Van Zuydam said keeping the production facility in France, despite the high cost of labor and 35-hour workweek, is an investment in quality. “I could save a huge amount if I did it elsewhere,” he said. “It would be half the price in Asia.”
‘Simple and durable’
Le Creuset’s products are not cheap. In the U.S. market, Le Creuset’s casserole dishes—they are also called French ovens, Dutch ovens, and cocottes—range from $160 to $570 depending on size. It’s no surprise the terms “sale” and “outlet” are among the most popular Internet search terms following the words “Le Creuset.” But those who use them swear by them.
“I’m not a great cook, but sometimes I feel like one when I prepare a meal with my Le Creuset cookware,” Giulia Crivelli, fashion editor at Il Sole/24 Ore, Italy’s main financial newspaper, told Fortune. She says she has around 20 of the company’s products in her kitchen.
“I think it’s like most things,” she said. “Make a high-quality product, make it simple and durable, easy to use and nice to look at, and people will buy it.”
That has been especially true during the pandemic, according to Simon Van Zuydam, the company owner’s nephew and Le Creuset’s group commercial director. The younger Van Zuydam told Fortune that even though the pandemic temporarily shuttered many of the company’s 650 shops in more than 40 countries, online sales more than made up for that deficiency.
“We’ve averaged double-digit growth over the last 15 years, but during the pandemic sales rose even more than normal,” Simon Van Zuydam said, referring to the company’s compound annual growth rate over that period. “People were cooking more at home, and looking for high-quality products for that.”
The company is proud to have avoided any pandemic-related layoffs for its global workforce of more than 4,000, a number Simon Van Zuydam said will rise to 4,500 over the next couple of years.
As a privately held company with no plans to go public, Le Creuset doesn’t make its sales figures public. But Paul Van Zuydam said global sales this year should hit a record $750 million. The company’s goal, he said, is to reach $1 billion no later than the company’s 100th birthday in 2025, through a combination of “organic growth and perhaps acquisitions.” The company carries no debt, meaning acquisitions and expansion plans are entirely self-financed.
And glittery pink
Considering the company’s signature product has remained largely unchanged for nearly a century, Le Creuset has shown a remarkable ability to adapt.

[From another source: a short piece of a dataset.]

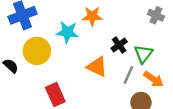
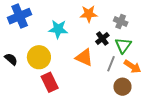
gray cross: (156, 15) -> (121, 22), moved
orange star: (92, 16) -> (89, 14), moved
yellow circle: (37, 51) -> (39, 57), moved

The original Le Creuset Dutch oven is a fiery red-orange color that matches the flames of the furnaces in Fresnoy-le-Grand. But in the U.S., the company sells aptly-colored versions carrying the logos of some Major League Baseball teams. Traditional designs can come in more than 100 colors (they aren’t all available at all times), including Caribbean blue, nectar yellow, sage green, licorice black, and even glittery pink—the last a response to a direct request from the company’s representatives in Japan, one of Le Creuset’s biggest markets. The factory’s pigmentation process had to be reworked to make it happen, but it did happen in the end. Since discontinued, the pink products now sell at a premium on secondary markets.

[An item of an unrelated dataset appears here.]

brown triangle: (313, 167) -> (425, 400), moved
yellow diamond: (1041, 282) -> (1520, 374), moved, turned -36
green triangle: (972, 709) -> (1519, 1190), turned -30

Another area where the company is adapting is in the area of sustainability. The costly update to the Fresnoy-le-Grand plant was carried out in large part to reduce the facility’s environmental footprint, and the amount of recycled metal in the company’s cast-iron products has doubled to 70% in the past five years. The company is also looking for ways to use more renewable energy in the production process.
“Renewable energy isn’t as simple as building a wind farm next to the plant and plugging it in,” Simon Van Zuydam said. “It’s a complex situation, but we’ve resolved complex problems before, and we’ll make this work as well.”
Correction, June 7, 2021: This post has been updated to clarify that the company expects to achieve $750 million in revenues this year.